[Условие задания] Продолжите воспоминания о том, как Александр Павлович Чудаков принес в редакцию роман. Начните сразу после последнего предложения.

[Исходный текст]
►

Сборник памяти - Александр Чудаков 41 стр.


Александр Павлович Чудаков позвонил мне в редакцию. Как помнится, находилось "Знамя" тогда еще на Никольской улице, внутри Китай-города, в Чижевском подворье. Вход из-под старой арки, с вечной лужей под ней (лужу авторам и сотрудникам редакции приходилось практически переплывать): "Хочу вам кое-что предложить". – А что такое, есть новая статья? Я обрадовалась – замечательный автор, если у него есть что-то новое, это всегда украсит страницы журнала, его вторую половину.

Тем более – у нас есть специальная рубрика, "Пристальное прочтение"… Но пока все эти соображения менялись в моем сознании, знакомый голос ответил: "Нет, не статья. Другое". – Другое? (Я была сразу заинтригована.) Приносите поскорее! – "А вот сейчас и принесу".

Не прошло и часа, как передо мной сидел Александр Павлович, прекрасный, большой, румяный, веселый, с ясным и теплым из-под очков в пластмассовой оправе взглядом. А на столе у меня появилась толстая папка с тесемками. Роман? Не может быть. – Да, роман.

◄

[Исходные данные]
►

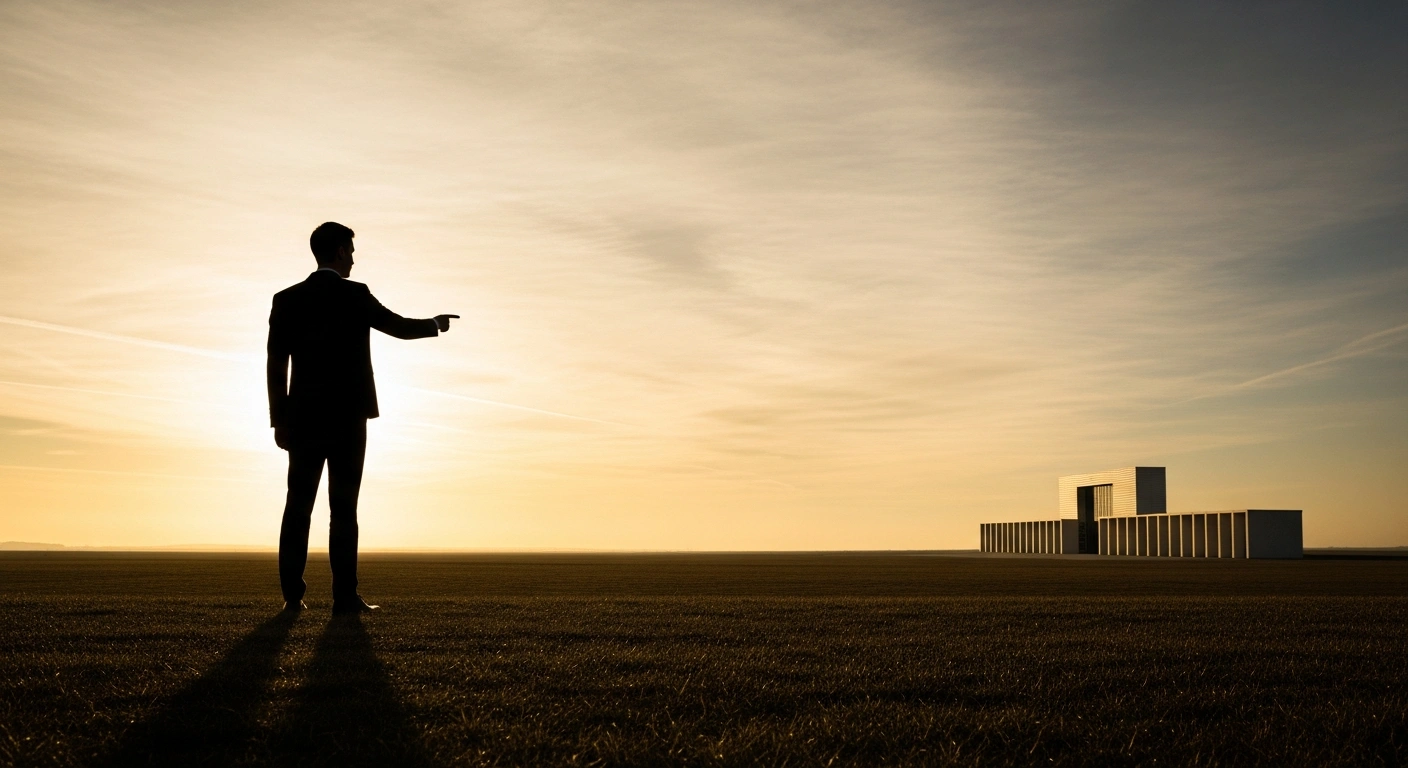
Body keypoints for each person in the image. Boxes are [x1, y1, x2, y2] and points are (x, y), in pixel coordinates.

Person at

◄

[Поле ответа]
Читать я начала буквально тем же вечером, быстро, очень быстро прочитала, изумилась, передала читать Сергею Чупринину и в отдел прозы. Мы быстро и дружно сошлись на том, что безусловно берем и печатаем, только, может быть, попросив автора немножко подсократить – иначе в два номера не влезет. А журнал, увы, не книга…

Оказывается, Чудаков был полгода приглашенным профессором в Сеульском университете (Южная Корея), и там, как он мне сказал, "от нечего делать", точнее – "времени было навалом", начал себя пробовать в ином виде литературы. Не интерпретаторском, не комментаторском – а прямо сочинительском! Попробовал, и ему понравилось. Вот так он и исписал две, если не больше, сотни страниц.

Конечно, главный герой, от лица которого ведется повествование, Антон, – это альтер-эго автора. Все, что пережил молодой герой, пережил сам автор – в Казахстане, куда была сослана семья, а потом в Москве, куда он поехал, чтобы поступать в университет. Не буду пересказывать роман – кто читал, тот поймет мою радость при знакомстве с этой прозой, полной благородства, а кто не читал – пусть прочтет и тоже порадуется. Очень, очень хорошо, – позвонила я Чудакову, – чтобы сообщить ему о положительном редакционном решении. Комплиментов не говорим – печатаем! Это и есть наш главный комплимент автору. И редактор назначен – Елена Хомутова.

Что поразило в этом не совсем обычном, пересекающем границы жанров романе?

Зрение писателя.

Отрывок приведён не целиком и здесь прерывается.